First, we recommend using our Analysis Cockpit or the free Splunk App / Add-on to sort the log data by score (descending).

This way, analysts are able to see top scoring elements that are often the most urgent ones. It is recommended to process the top scoring events top down to a score of 80 and then switch over to an analysis by module. After selecting a certain module, we recommend selecting the columns (fields) with the most characteristic features. (e.g. FileScan module > selected fields FILE, MAIN_REASON)

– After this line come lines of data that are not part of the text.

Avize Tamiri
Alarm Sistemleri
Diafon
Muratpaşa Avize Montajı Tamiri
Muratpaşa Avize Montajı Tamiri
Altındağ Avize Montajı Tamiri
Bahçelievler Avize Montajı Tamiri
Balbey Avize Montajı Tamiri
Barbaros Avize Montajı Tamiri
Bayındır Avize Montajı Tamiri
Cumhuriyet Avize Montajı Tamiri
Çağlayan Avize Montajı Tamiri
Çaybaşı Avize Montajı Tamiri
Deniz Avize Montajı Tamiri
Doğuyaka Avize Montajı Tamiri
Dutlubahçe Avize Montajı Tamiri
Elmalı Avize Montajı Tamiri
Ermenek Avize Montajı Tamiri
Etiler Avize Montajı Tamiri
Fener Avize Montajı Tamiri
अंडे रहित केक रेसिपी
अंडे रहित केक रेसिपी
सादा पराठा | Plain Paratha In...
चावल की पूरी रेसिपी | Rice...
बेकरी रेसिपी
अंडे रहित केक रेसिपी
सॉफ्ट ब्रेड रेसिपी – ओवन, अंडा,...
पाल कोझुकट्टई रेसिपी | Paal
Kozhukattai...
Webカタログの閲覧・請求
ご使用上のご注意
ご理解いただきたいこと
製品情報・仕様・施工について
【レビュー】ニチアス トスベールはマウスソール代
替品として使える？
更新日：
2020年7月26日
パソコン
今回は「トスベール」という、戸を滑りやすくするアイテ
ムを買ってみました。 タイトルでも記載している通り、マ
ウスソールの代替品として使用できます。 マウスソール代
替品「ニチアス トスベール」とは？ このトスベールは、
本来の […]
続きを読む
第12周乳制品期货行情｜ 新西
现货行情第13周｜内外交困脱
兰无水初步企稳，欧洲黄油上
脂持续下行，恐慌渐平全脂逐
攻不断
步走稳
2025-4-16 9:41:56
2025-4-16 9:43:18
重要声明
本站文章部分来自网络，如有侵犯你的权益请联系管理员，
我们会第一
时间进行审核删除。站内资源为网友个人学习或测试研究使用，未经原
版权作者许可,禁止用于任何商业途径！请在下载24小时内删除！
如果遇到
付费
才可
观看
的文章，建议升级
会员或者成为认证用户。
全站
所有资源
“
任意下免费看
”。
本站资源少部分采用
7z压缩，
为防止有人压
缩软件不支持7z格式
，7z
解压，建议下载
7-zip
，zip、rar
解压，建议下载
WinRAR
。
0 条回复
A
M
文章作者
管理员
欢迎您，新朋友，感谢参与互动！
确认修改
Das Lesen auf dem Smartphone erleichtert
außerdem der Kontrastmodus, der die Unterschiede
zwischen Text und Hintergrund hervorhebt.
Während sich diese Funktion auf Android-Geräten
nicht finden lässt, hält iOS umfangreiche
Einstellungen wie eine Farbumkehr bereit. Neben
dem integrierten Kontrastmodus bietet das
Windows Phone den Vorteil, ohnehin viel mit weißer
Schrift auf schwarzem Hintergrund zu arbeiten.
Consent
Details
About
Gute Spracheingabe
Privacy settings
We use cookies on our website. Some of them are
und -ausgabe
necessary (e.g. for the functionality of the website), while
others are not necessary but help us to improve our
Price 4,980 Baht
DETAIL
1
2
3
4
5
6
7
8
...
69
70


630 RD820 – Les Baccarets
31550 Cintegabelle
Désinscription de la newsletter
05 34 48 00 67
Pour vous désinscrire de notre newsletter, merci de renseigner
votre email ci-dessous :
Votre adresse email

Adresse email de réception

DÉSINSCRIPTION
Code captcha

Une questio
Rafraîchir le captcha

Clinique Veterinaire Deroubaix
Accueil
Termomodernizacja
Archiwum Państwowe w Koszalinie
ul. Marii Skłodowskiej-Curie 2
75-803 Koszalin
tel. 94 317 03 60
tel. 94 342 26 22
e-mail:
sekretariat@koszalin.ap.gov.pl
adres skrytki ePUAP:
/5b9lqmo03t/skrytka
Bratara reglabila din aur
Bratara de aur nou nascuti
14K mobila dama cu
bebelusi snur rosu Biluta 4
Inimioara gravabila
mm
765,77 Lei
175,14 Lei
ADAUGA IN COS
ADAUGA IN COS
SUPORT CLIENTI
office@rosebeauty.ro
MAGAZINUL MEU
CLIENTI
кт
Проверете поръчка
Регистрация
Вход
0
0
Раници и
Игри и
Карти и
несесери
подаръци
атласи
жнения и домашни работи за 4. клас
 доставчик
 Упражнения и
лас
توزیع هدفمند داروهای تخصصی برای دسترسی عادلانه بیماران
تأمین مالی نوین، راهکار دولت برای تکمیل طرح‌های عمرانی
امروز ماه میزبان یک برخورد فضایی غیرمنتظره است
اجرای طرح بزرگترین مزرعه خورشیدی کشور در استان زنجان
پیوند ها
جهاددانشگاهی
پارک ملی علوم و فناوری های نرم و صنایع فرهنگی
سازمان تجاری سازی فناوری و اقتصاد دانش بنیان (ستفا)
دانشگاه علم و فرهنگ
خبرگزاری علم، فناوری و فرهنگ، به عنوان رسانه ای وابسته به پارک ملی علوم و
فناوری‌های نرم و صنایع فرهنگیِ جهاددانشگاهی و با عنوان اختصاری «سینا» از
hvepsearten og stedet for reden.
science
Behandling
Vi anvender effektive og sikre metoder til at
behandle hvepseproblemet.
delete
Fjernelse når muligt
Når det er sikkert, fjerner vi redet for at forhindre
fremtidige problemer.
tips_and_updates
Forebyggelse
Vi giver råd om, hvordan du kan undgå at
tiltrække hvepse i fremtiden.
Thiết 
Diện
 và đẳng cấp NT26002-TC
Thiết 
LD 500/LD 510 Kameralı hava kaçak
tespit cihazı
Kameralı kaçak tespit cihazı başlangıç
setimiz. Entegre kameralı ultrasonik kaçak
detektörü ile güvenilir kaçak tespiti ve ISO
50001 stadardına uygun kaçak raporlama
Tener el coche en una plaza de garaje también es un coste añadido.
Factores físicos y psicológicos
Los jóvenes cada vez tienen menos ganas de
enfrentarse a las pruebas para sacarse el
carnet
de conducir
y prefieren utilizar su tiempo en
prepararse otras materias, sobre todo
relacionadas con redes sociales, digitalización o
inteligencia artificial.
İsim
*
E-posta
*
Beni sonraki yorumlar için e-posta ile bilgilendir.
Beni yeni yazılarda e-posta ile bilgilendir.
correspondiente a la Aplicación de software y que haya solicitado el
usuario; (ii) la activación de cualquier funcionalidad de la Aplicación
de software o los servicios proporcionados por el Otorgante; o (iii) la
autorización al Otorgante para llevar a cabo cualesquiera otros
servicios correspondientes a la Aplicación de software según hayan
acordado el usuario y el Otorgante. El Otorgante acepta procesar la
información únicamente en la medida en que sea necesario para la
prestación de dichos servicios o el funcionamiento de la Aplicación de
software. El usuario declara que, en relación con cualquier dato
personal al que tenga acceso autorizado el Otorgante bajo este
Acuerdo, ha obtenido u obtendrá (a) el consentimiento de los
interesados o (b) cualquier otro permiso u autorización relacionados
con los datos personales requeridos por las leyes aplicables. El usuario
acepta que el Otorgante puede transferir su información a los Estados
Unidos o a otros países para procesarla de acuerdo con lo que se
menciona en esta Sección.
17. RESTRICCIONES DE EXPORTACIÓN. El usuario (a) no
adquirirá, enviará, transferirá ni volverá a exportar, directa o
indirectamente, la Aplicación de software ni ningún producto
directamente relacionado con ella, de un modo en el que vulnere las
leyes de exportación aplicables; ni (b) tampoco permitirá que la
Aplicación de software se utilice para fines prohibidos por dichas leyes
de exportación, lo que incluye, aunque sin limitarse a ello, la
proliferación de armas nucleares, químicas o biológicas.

  1. Sort by score and analyze events top down to a score of 80

  2. Analyze events by module and process the remaining events with an appropriate set of columns

3.3. Filter Clear the View

It is crucial to provide a quick and easy way to filter events based on keywords, especially when analyzing events of hundreds or thousands of endpoints. Log analysis or SIEM systems that do not offer easy and fast ways to filter information from a view, make it substantially more difficult to process large amounts of log data.

Typically, false positives are found in great quantities. By providing tools and log management solutions that allow easy filtering, the time to complete the analysis of large amounts of log data can be reduced from days to a few hours.

3.4. Attribute Evaluation

Many evaluation steps that can be automated have already been implemented in the scanners. This document aims at giving an analyst the best possible support to complete the remaining evaluations.

There is no easy step by step guide to analyze the logs of our forensic scanners. The tables named "Attribute Evaluation", which are part of the following chapters, just support this evaluation process. They do not represent all necessary steps to complete an analysis.